» **DATA SHOWN**

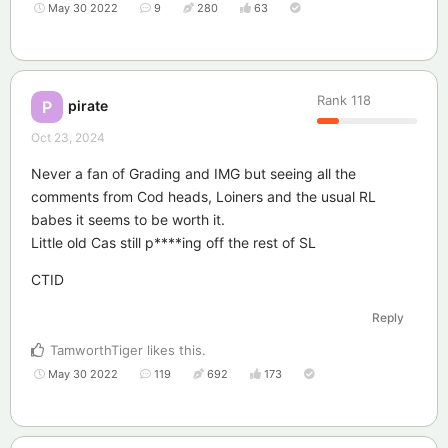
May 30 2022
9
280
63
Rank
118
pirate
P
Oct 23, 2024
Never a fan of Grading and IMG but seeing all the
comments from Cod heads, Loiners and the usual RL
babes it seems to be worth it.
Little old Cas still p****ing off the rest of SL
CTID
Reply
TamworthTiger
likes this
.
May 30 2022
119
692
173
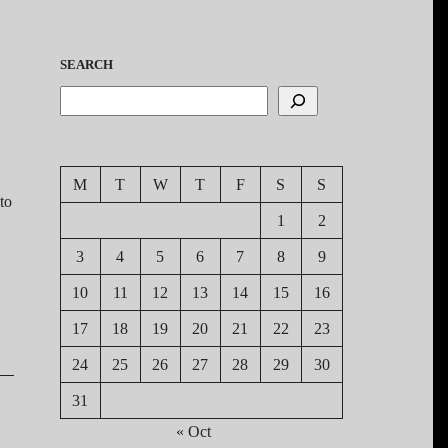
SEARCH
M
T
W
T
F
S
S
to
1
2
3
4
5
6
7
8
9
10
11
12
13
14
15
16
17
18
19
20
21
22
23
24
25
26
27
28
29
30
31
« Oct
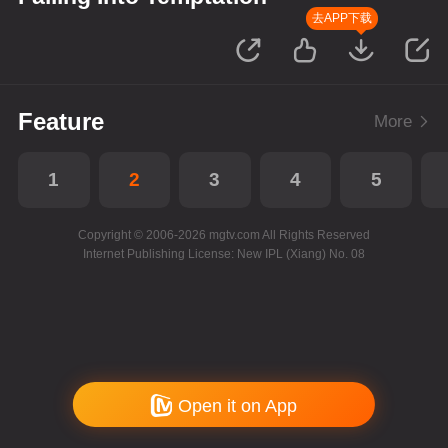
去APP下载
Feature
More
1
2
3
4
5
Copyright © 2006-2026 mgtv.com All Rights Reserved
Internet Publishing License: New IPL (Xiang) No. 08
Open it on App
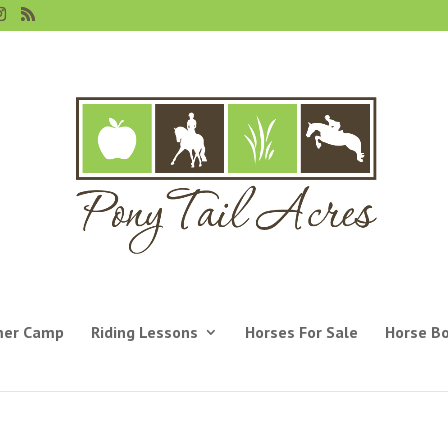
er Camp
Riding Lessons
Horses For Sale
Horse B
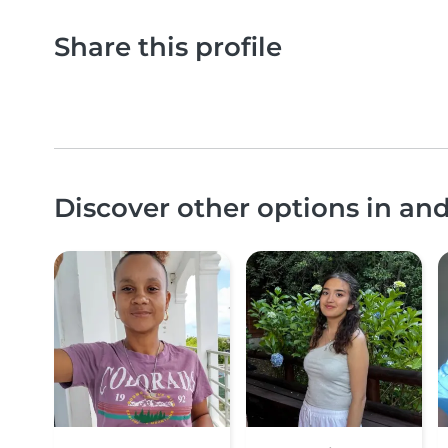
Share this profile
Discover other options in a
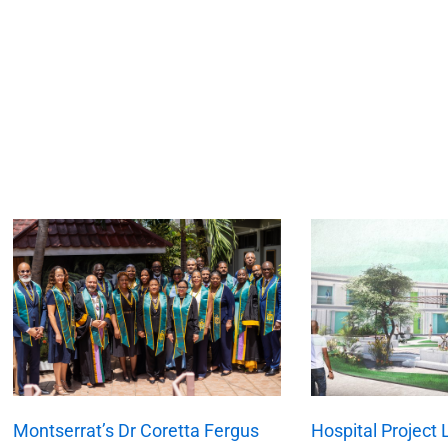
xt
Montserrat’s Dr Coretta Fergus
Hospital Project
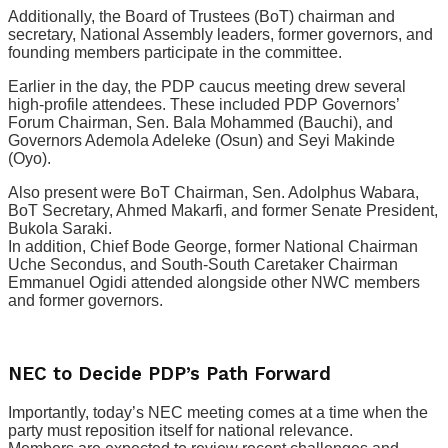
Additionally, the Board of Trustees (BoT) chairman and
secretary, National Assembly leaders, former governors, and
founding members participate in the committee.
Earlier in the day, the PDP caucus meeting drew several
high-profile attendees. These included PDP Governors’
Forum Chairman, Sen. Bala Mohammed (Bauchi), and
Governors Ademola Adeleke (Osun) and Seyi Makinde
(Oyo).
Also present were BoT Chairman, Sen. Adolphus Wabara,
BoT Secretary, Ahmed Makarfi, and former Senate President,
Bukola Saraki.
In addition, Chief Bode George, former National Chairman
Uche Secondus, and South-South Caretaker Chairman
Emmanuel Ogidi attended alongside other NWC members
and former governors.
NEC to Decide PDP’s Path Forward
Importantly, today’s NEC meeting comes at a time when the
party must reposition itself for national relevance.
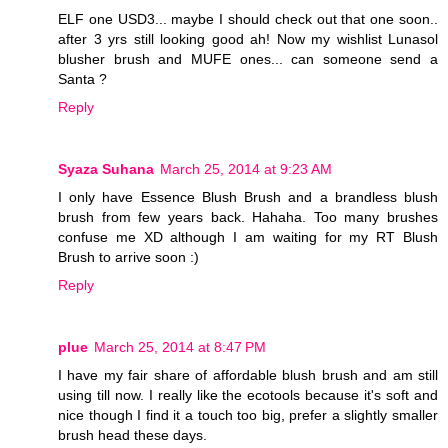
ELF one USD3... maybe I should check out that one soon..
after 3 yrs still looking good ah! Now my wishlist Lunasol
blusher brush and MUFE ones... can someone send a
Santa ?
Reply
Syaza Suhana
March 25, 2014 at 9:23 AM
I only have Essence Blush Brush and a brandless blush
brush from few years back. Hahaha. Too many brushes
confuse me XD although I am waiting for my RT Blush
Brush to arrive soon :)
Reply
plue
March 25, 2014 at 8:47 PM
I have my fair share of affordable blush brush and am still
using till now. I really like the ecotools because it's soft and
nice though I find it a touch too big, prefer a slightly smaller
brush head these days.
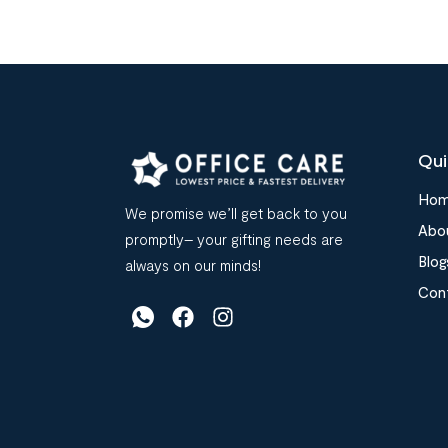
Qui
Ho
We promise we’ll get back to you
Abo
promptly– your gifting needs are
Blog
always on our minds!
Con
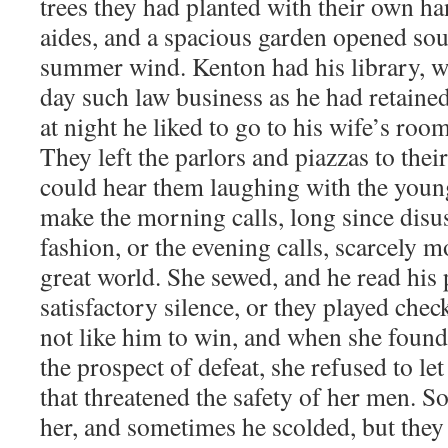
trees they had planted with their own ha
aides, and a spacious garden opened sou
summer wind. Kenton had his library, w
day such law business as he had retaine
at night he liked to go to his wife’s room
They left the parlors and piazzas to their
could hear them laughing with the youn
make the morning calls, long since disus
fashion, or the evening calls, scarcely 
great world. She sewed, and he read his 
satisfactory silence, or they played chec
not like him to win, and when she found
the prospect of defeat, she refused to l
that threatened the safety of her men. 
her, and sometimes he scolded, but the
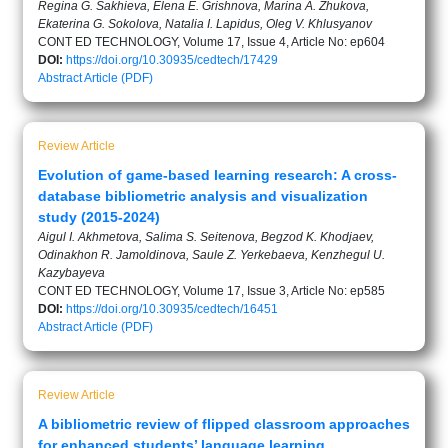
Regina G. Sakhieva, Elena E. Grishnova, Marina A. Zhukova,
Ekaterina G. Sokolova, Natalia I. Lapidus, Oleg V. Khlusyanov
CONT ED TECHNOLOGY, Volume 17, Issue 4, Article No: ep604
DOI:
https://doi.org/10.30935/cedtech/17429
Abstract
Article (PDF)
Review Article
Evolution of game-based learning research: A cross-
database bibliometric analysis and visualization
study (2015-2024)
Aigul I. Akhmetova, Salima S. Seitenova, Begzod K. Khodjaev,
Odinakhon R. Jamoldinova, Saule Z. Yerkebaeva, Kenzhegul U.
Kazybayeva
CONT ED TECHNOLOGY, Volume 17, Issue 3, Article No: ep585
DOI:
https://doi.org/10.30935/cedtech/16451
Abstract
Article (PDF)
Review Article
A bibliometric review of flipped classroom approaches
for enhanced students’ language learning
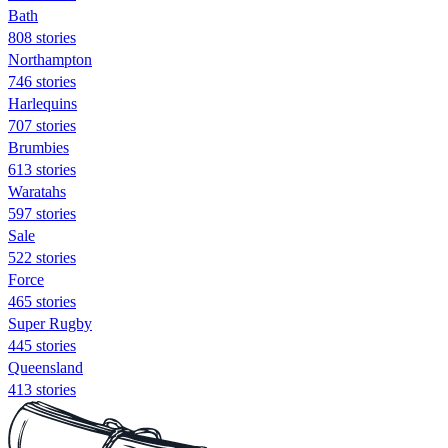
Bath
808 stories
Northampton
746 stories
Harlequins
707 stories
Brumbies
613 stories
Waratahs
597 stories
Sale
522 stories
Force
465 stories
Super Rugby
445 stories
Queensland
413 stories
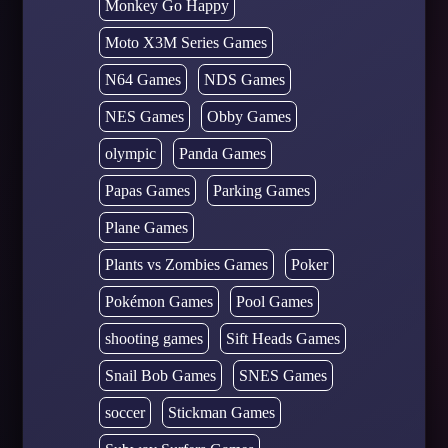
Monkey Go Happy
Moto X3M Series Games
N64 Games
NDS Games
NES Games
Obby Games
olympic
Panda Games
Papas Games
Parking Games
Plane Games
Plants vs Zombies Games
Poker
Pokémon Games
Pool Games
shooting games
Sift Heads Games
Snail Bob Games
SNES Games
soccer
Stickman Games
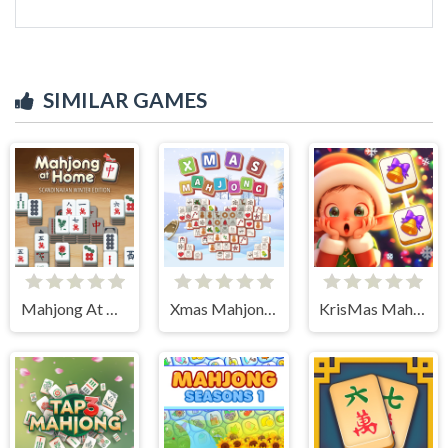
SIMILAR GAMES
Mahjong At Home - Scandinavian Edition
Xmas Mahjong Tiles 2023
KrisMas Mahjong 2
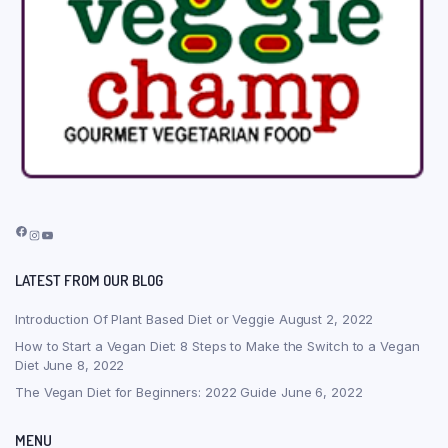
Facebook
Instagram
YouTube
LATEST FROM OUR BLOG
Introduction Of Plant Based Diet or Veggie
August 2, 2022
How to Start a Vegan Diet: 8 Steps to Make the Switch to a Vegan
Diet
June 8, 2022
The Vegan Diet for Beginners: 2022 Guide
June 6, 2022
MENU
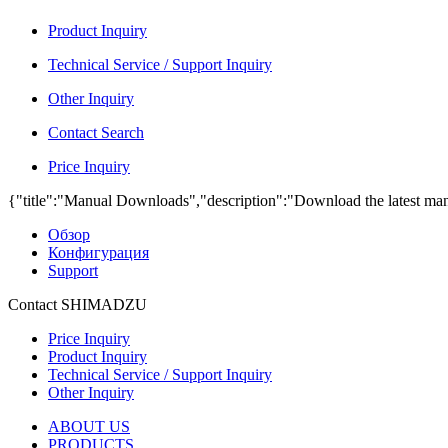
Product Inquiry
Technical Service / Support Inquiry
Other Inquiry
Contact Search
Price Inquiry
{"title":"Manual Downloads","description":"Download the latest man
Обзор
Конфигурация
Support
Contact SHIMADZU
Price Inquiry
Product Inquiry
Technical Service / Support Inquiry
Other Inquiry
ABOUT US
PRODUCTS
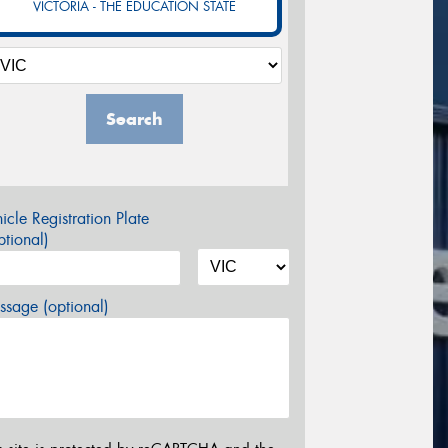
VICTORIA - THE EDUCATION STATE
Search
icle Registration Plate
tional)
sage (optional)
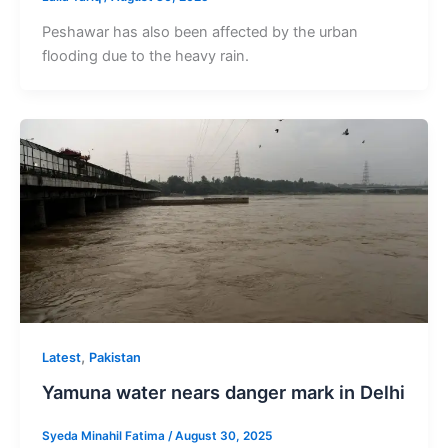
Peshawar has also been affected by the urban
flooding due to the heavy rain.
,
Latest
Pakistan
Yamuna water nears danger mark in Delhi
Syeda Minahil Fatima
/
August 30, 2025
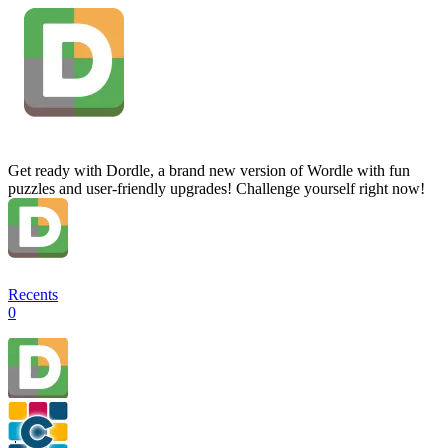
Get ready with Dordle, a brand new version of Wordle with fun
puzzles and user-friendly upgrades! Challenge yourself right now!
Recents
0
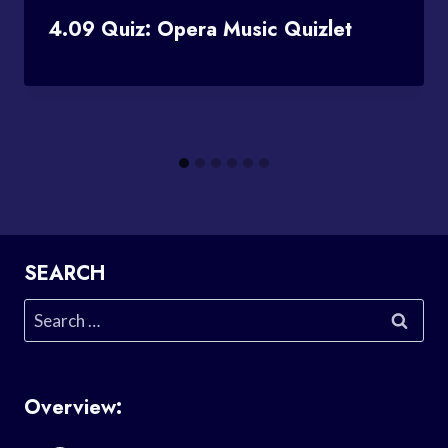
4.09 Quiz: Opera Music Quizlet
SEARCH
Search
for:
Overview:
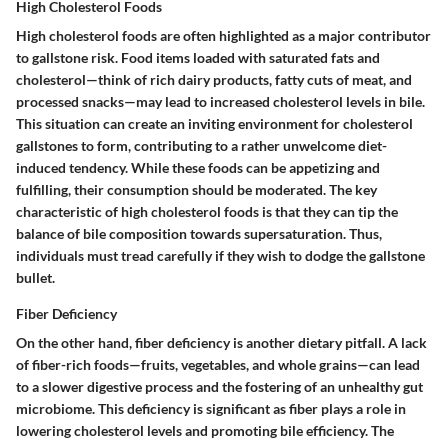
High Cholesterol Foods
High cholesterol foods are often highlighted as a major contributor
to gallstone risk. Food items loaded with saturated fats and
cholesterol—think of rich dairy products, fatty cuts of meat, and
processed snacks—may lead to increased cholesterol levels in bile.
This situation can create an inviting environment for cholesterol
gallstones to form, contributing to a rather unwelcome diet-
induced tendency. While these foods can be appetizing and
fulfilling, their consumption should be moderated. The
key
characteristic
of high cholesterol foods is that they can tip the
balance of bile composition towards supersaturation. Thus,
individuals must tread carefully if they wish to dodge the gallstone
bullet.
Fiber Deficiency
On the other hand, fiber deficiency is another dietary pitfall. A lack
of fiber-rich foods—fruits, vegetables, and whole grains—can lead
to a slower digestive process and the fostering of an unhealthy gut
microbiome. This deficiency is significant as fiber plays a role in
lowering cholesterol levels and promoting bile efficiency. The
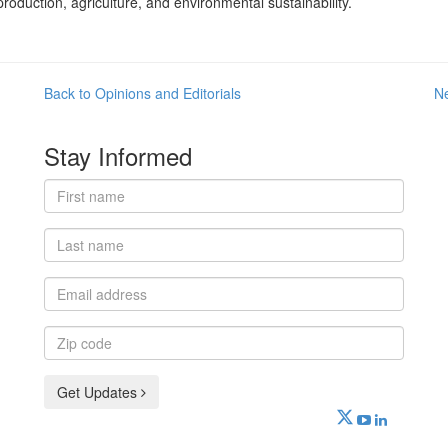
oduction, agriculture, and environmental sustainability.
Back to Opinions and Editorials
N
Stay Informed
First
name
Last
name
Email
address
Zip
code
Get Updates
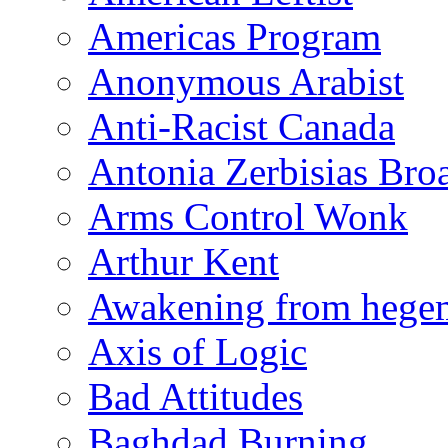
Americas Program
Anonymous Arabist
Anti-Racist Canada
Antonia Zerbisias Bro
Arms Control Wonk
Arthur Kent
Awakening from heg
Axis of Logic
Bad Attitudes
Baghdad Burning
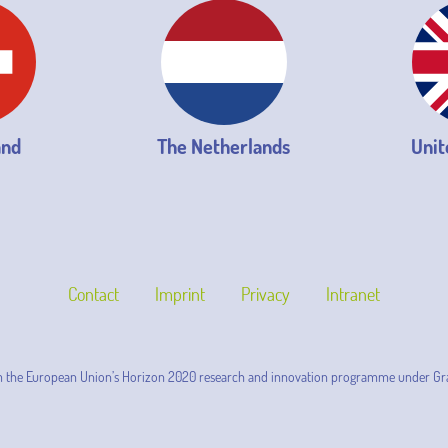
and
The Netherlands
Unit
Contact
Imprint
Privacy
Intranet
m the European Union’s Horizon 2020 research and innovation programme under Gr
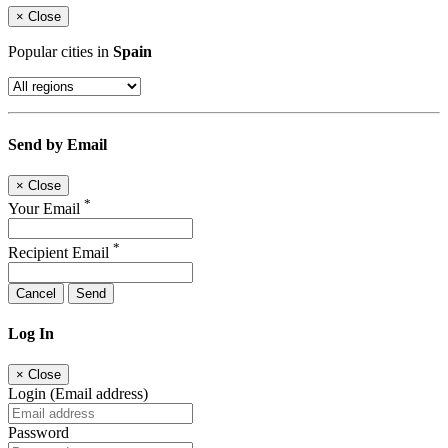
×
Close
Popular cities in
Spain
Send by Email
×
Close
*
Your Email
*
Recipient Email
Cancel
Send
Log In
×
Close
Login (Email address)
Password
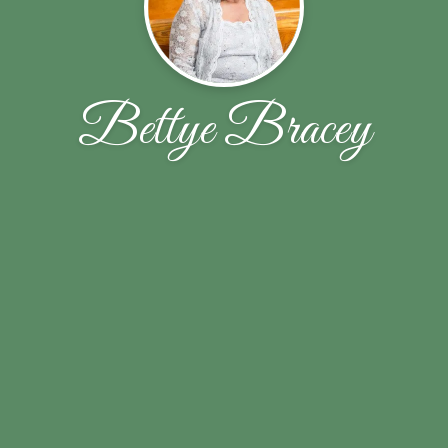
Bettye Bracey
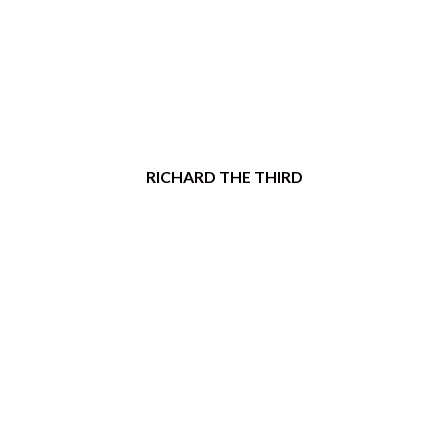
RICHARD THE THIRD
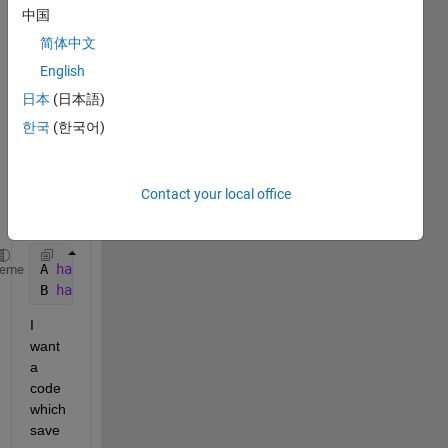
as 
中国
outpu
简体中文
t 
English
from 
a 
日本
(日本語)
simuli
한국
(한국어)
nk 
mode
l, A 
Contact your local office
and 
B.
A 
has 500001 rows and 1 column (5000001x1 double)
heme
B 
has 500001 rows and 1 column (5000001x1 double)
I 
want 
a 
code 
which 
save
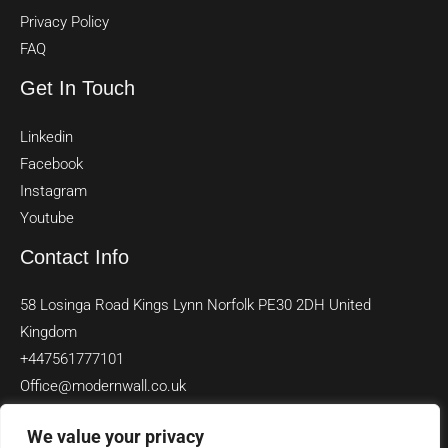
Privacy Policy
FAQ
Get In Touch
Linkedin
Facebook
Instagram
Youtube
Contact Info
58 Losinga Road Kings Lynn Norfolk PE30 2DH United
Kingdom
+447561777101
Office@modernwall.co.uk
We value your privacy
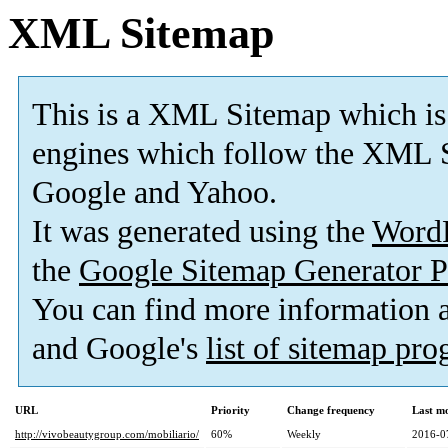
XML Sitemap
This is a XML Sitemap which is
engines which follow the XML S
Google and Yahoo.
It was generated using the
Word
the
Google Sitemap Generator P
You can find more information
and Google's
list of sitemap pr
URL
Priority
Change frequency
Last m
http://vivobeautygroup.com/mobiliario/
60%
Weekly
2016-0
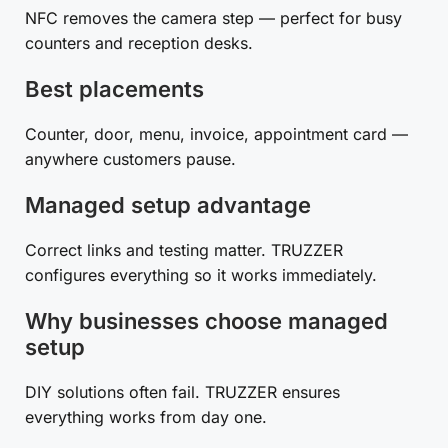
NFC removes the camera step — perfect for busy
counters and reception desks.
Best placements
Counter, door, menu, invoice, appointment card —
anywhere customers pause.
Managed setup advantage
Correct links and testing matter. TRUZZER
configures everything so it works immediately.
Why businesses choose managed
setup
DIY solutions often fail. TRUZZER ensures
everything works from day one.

» **AIM OF THE TASK**
Only the lines from the top of the material above down to the line bearing "and former governors.", that line included, should be set down exactly; no pictures.

» **RESPONSE AREA**
May 30 2022
9
280
63
Rank
118
pirate
P
Oct 23, 2024
Never a fan of Grading and IMG but seeing all the
comments from Cod heads, Loiners and the usual RL
babes it seems to be worth it.
Little old Cas still p****ing off the rest of SL
CTID
Reply
TamworthTiger
likes this
.
May 30 2022
119
692
173
SEARCH
M
T
W
T
F
S
S
to
1
2
3
4
5
6
7
8
9
10
11
12
13
14
15
16
17
18
19
20
21
22
23
24
25
26
27
28
29
30
31
« Oct
去APP下载
Feature
More
1
2
3
4
5
Copyright © 2006-2026 mgtv.com All Rights Reserved
Internet Publishing License: New IPL (Xiang) No. 08
Open it on App
er Camp
Riding Lessons
Horses For Sale
Horse B
Share this profile
Discover other options in a
xt
Montserrat’s Dr Coretta Fergus
Hospital Project
Additionally, the Board of Trustees (BoT) chairman and
secretary, National Assembly leaders, former governors, and
founding members participate in the committee.
Earlier in the day, the PDP caucus meeting drew several
high-profile attendees. These included PDP Governors’
Forum Chairman, Sen. Bala Mohammed (Bauchi), and
Governors Ademola Adeleke (Osun) and Seyi Makinde
(Oyo).
Also present were BoT Chairman, Sen. Adolphus Wabara,
BoT Secretary, Ahmed Makarfi, and former Senate President,
Bukola Saraki.
In addition, Chief Bode George, former National Chairman
Uche Secondus, and South-South Caretaker Chairman
Emmanuel Ogidi attended alongside other NWC members
and former governors.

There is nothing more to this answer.